Trecenas & Divination

The 260-day Tonalpohualli is divided into 20 trecenas (13-day periods), each named for and governed by its first day. The patron deity of the trecena colours all 13 days within it — adding a second layer of influence over the day sign's basic quality. A day that is individually neutral may be made fortunate or difficult by the trecena it falls within.

The Tonalpouhqui
Day-Count Keeper · Aztec Astrologer
The tonalpouhqui was the specialist who read the Tonalpohualli — consulted at births, betrothals, the beginning of enterprises, the preparation for war and any significant transition. They maintained the Tonalamatl (book of days) and could read the complex interactions of day sign, number, trecena patron and the nine Lords of the Night (nine deities who cycled through the calendar independently). Their role was not to predict fate mechanically but to identify the quality of time and how best to work with or navigate it.
Birth Reading
Day sign · Number · Trecena · Lords of Night
A birth reading combined multiple factors: the day sign (fundamental character), the number within the trecena (1 = pure sign energy, 13 = sign energy filtered through the trecena's entire journey), the trecena patron (the governing deity's quality), and the Lord of the Night (one of nine deities cycling through independently). If a child was born on a particularly difficult day, the naming ceremony could be held on a later auspicious day — effectively transferring the child's astrological identity to that better day.

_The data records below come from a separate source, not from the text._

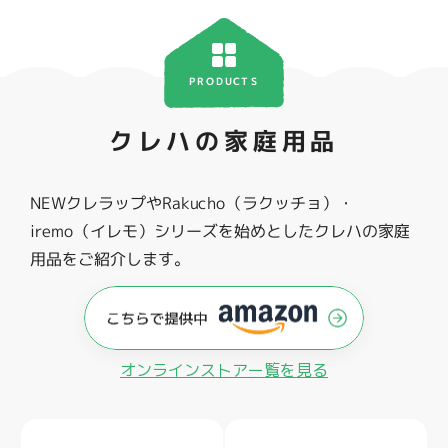
PRODUCTS
クレハの家庭用品
NEWクレラップやRakucho（ラクッチョ）・
iremo（イレモ）シリーズを始めとしたクレハの家庭
用品をご紹介します。
オンラインストアー覧を見る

The Nine Lords of the Night
Cocijo cycle · Nine deities · Parallel count
Cycling through the calendar independently of the 20 day signs and 13 numbers, the Nine Lords of the Night (Yoaltecuhtli, Itztli, Piltzintecuhtli, Centeotl, Mictlantecuhtli, Chalchiuhtlicue, Tlazolteotl, Tepeyollotl, Tlaloc) added a third layer to day interpretation. Their nine-day cycle incommensurable with the 20-day and 13-day cycles, creating the full richness of the Tonalpohualli system. Each night of sleep was governed by one of the nine, influencing dreams and the quality of rest.
The Calendar Stone
Sunstone · Piedra del Sol · Cosmological map
The famous "Aztec Calendar" (more accurately called the Sunstone or Piedra del Sol) is not a working calendar but a cosmological monument — carved in approximately 1479 CE and dedicated to the sun. At its centre is the face of Tonatiuh the sun god; the second ring shows the symbols of the Four previous Suns surrounding the current Ollin glyph; the third ring shows the 20 day signs; outer rings show solar rays, jade ornaments and fire serpents. It is the Aztec cosmological model in stone form.